Frustration by local drainage boards has been largely focused on the state level, particularly in the Indiana General Assembly. One possibility is that state agency participation in drainage issues may be reduced, perhaps defaulting to the federal structures. A benefit might be reduced governmental streamlining, but a detriment might be reduced environmental protection. If the resulting system pits federal environmental concerns against local drainage concerns, with the state acting merely as the agent for implementing federal mandates, the opportunities for achieving conflict resolution would appear to suffer further limitation.

Wetlands have been demonstrated to provide numerous benefits. During heavy rains, wetlands can store water and slow the flow of surface water. The economic benefits of wetlands for "flood control, drought mitigation, groundwater recharge, water quality, public and private water supply, and soil conservation are large. For example, wetlands help prevent costly flood and drought damage." 13 At the same time, wetlands can develop or redevelop in locations which damage agricultural production, impede new developments, or create health or safety hazards.

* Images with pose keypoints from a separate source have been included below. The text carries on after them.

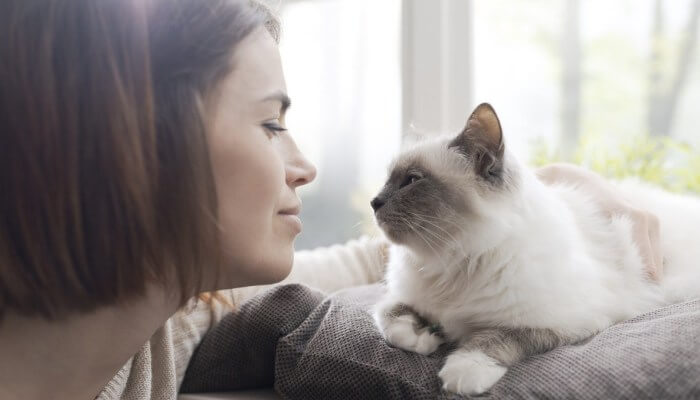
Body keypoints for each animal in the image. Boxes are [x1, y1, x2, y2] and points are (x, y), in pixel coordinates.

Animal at [372, 101, 700, 396]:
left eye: (411, 180)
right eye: (388, 180)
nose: (374, 202)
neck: (451, 261)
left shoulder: (557, 322)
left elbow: (495, 338)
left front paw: (463, 371)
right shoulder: (404, 299)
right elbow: (392, 322)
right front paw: (424, 339)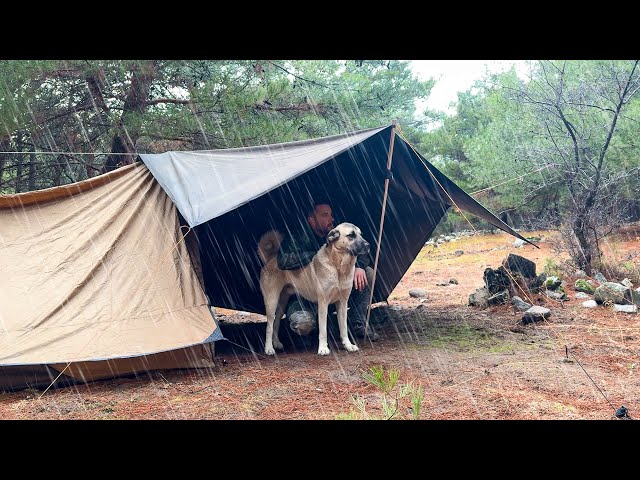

Wetlands play a major role in maintaining Indiana's water quality. Wetlands absorb excess inorganic and organic nutrients such as farm fertilizers and septic system runoff, and they filter sediments such as eroded soil particles. Wetland systems help stabilize shorelines and prevent soil erosion. "In addition, water taken for public water supplies require less expensive treatment if the water has been filtered by wetlands." 14 For example, the Lake County Soil and Water Conservation District utilized a grant to create a one-acre wetland near Wolf Lake in Hammond to treat highway runoff from the Indiana Toll Road. Previously, 24 acres of Toll Road runoff drained directly into the lake.15

Wetlands mitigation is one mechanism used to address use conflicts by allowing development in one area but requiring wetlands restoration or preservation in another. This process has its own issues: How much mitigation is appropriate or equitable? How is the worth of a destroyed wetland calculated? How is it determined whether a replacement wetland is comparable?

The breadth of uses to which wetlands may be put are not necessarily internally compatible. For example, the Indiana Department of Transportation creates wetlands for a variety of purposes. Generally, they are created as replacement for wetlands that have been destroyed by construction projects. When replacement wetlands are developed, they serve mainly as habitat. In these cases, highway runoff is often kept from entering the wetland because there is a potential for degradation from spills or pollutants. Less frequently, wetlands are created for water quality treatment or for holding floodwaters. If wetlands are established to provide habitat, usage for holding runoff is typically precluded. Wetlands designed primarily for holding runoff may provide only lower quality habitat.16

Functioning largely outside the regulatory structure for waterway management are common-law principles based upon contract or tort theories. Most prominent among these in the context of drainage is probably the "common enemy doctrine." According to this doctrine, a permit may, without creating any right to relief in an adversely affected neighbor, accelerate or increase the flow of surface water by limiting or eliminating ground absorption or changing the grade of the land. A landowner may not, however, throw or cast surface water upon a neighbor in unusual quantities so as to amplify the force at a particular point.17

Disputes under the "common enemy doctrine" or otherwise between users of surface water are typically left to the courts. A mechanism for mediation by the Indiana Natural Resources Commission is anticipated by statute18 but has never been implemented.19

The purposes and cross-purposes to waterway management are many. If resolutions are to be sought for conflicts among them, an overview of existing frameworks is needed.